(Rendered page images)
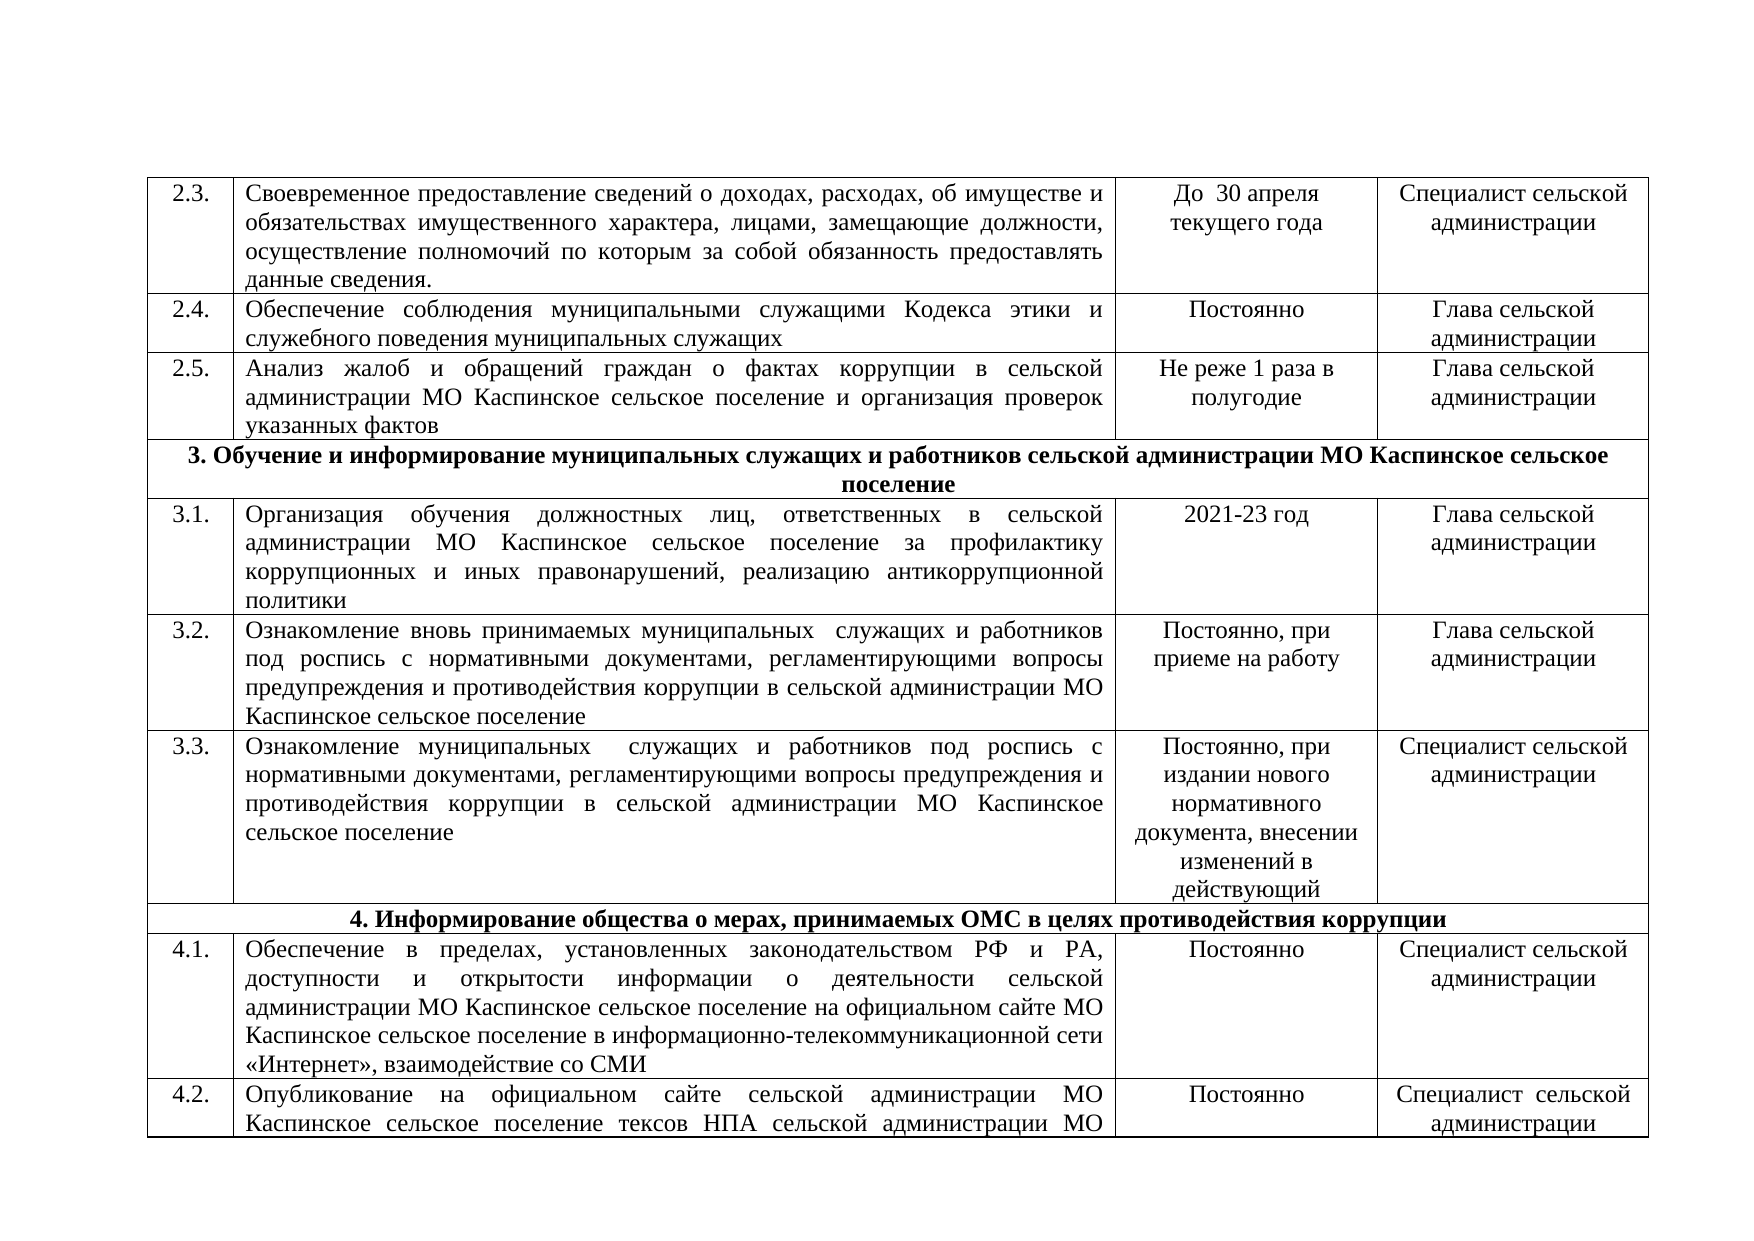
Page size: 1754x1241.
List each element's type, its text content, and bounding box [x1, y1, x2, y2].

table_cell Постоянно, при издании нового нормативного документа, внесении изменений в действующий [1116, 731, 1377, 903]
table_cell 4. Информирование общества о мерах, принимаемых ОМС в целях противодействия коррупции [148, 904, 1648, 933]
table_cell 2.5. [148, 353, 233, 439]
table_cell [1378, 1079, 1648, 1136]
table_cell 3. Обучение и информирование муниципальных служащих и работников сельской администрации МО Каспинское сельское поселение [148, 440, 1648, 498]
table_cell Специалист сельской администрации [1378, 178, 1648, 293]
table_cell 2021-23 год [1116, 499, 1377, 614]
table_cell 3.1. [148, 499, 233, 614]
table_cell 2.3. [148, 178, 233, 293]
table_cell Ознакомление вновь принимаемых муниципальных служащих и работников под роспись с нормативными документами, регламентирующими вопросы предупреждения и противодействия коррупции в сельской администрации МО Каспинское сельское поселение [234, 615, 1115, 730]
table_cell 2.4. [148, 294, 233, 352]
table_cell Обеспечение в пределах, установленных законодательством РФ и РА, доступности и открытости информации о деятельности сельской администрации МО Каспинское сельское поселение на официальном сайте МО Каспинское сельское поселение в информационно-телекоммуникационной сети «Интернет», взаимодействие со СМИ [234, 934, 1115, 1078]
table_cell 3.3. [148, 731, 233, 903]
table_cell Специалист сельской администрации [1378, 934, 1648, 1078]
table_cell Ознакомление муниципальных служащих и работников под роспись с нормативными документами, регламентирующими вопросы предупреждения и противодействия коррупции в сельской администрации МО Каспинское сельское поселение [234, 731, 1115, 903]
table_cell Постоянно [1116, 294, 1377, 352]
table_cell Не реже 1 раза в полугодие [1116, 353, 1377, 439]
table_cell Глава сельской администрации [1378, 615, 1648, 730]
table_cell 4.1. [148, 934, 233, 1078]
table_cell Постоянно [1116, 1079, 1377, 1136]
table_cell До 30 апреля текущего года [1116, 178, 1377, 293]
table_cell Глава сельской администрации [1378, 294, 1648, 352]
table_cell Постоянно, при приеме на работу [1116, 615, 1377, 730]
table_cell Глава сельской администрации [1378, 353, 1648, 439]
table_cell Анализ жалоб и обращений граждан о фактах коррупции в сельской администрации МО Каспинское сельское поселение и организация проверок указанных фактов [234, 353, 1115, 439]
table_cell Постоянно [1116, 934, 1377, 1078]
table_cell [234, 1079, 1115, 1136]
table_cell 3.2. [148, 615, 233, 730]
table_cell Обеспечение соблюдения муниципальными служащими Кодекса этики и служебного поведения муниципальных служащих [234, 294, 1115, 352]
table_cell Своевременное предоставление сведений о доходах, расходах, об имуществе и обязательствах имущественного характера, лицами, замещающие должности, осуществление полномочий по которым за собой обязанность предоставлять данные сведения. [234, 178, 1115, 293]
table_cell Специалист сельской администрации [1378, 731, 1648, 903]
table_cell 4.2. [148, 1079, 233, 1136]
table_cell Глава сельской администрации [1378, 499, 1648, 614]
table_cell Организация обучения должностных лиц, ответственных в сельской администрации МО Каспинское сельское поселение за профилактику коррупционных и иных правонарушений, реализацию антикоррупционной политики [234, 499, 1115, 614]
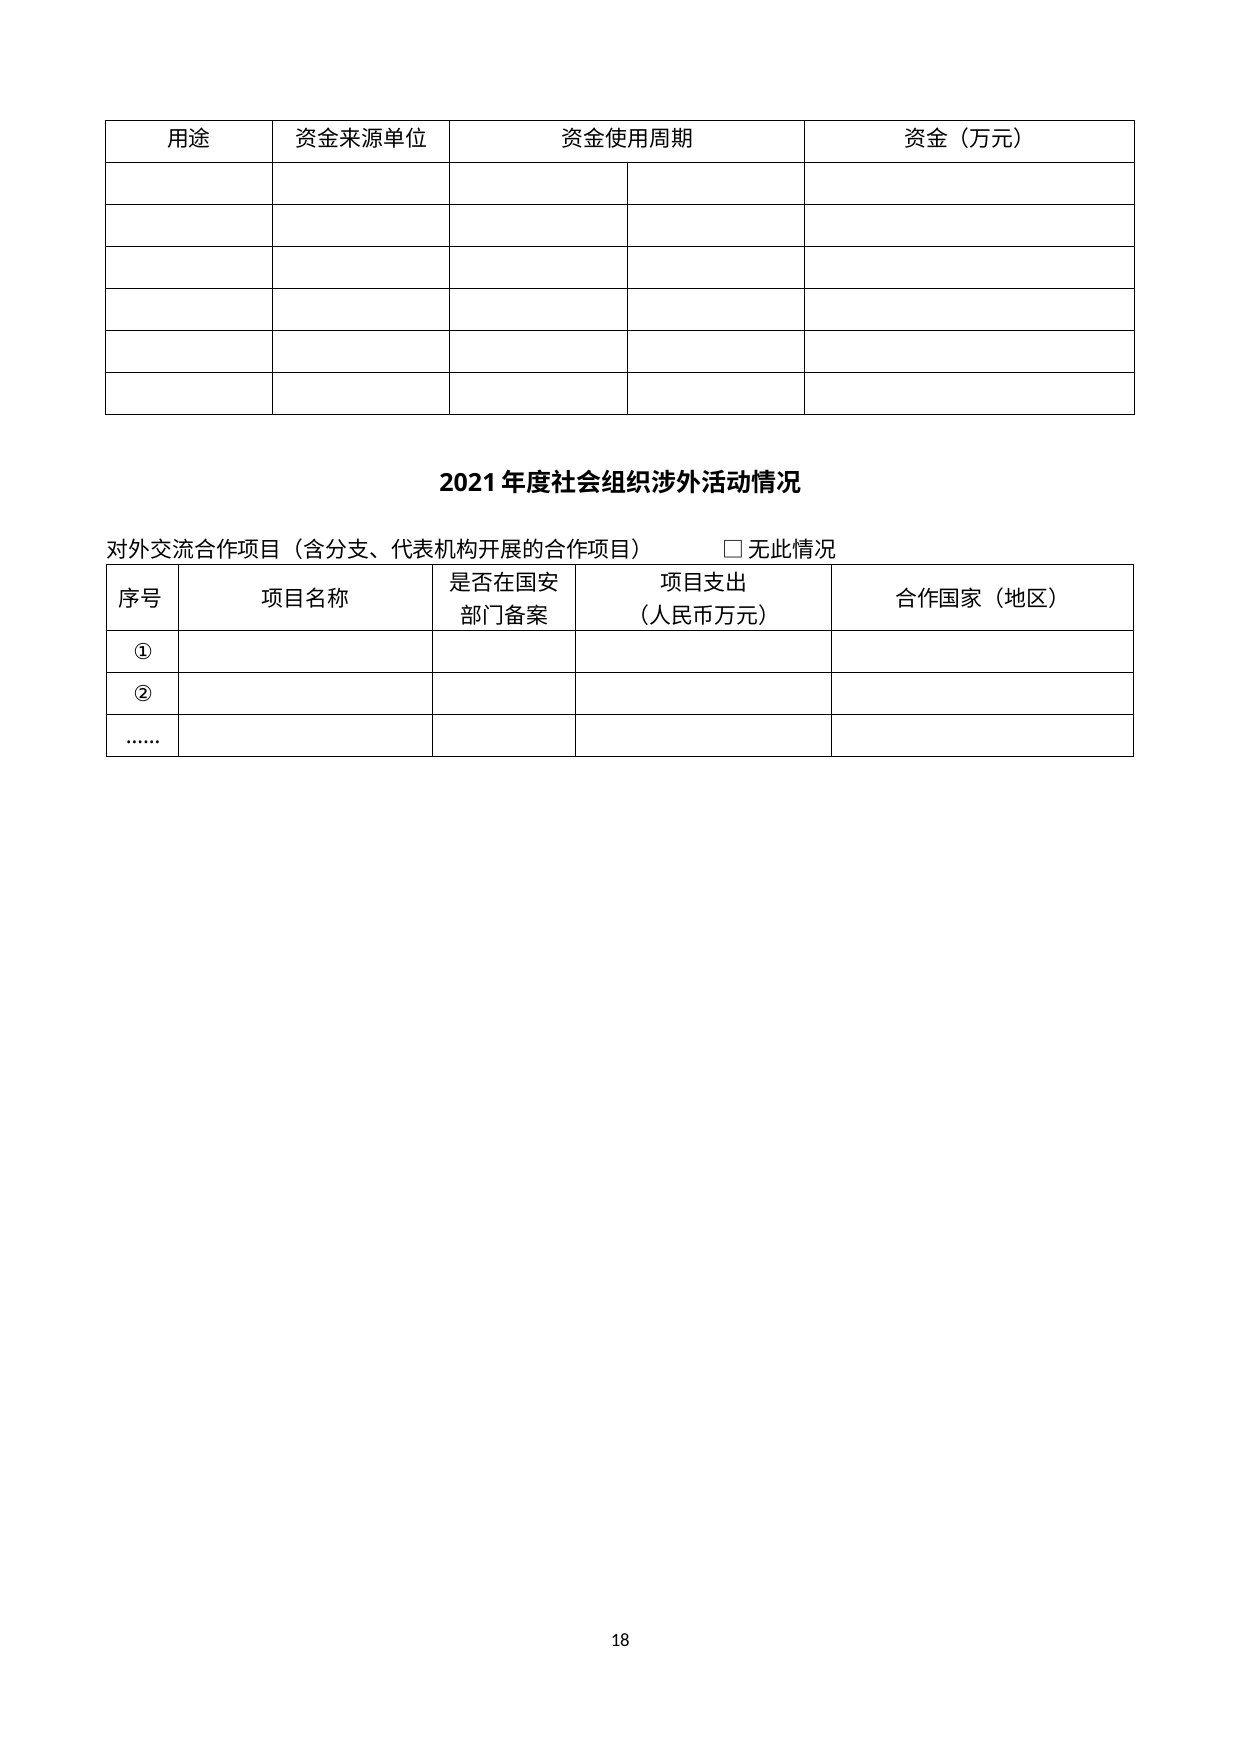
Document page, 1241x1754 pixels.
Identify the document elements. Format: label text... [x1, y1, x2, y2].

* [Required action] Your task is to restate word for word the lines from the one containing "table_cell [234, 1079, 1115, 1136]" through the last line of the data, both ends included, with no pictures.

* [Problem solution]
table_cell [234, 1079, 1115, 1136]
table_cell 3.2. [148, 615, 233, 730]
table_cell Обеспечение соблюдения муниципальными служащими Кодекса этики и служебного поведения муниципальных служащих [234, 294, 1115, 352]
table_cell Своевременное предоставление сведений о доходах, расходах, об имуществе и обязательствах имущественного характера, лицами, замещающие должности, осуществление полномочий по которым за собой обязанность предоставлять данные сведения. [234, 178, 1115, 293]
table_cell Специалист сельской администрации [1378, 731, 1648, 903]
table_cell 4.2. [148, 1079, 233, 1136]
table_cell Глава сельской администрации [1378, 499, 1648, 614]
table_cell Организация обучения должностных лиц, ответственных в сельской администрации МО Каспинское сельское поселение за профилактику коррупционных и иных правонарушений, реализацию антикоррупционной политики [234, 499, 1115, 614]
Document page, 1241x1754 pixels.
Identify the document elements. Format: label text... [x1, y1, x2, y2].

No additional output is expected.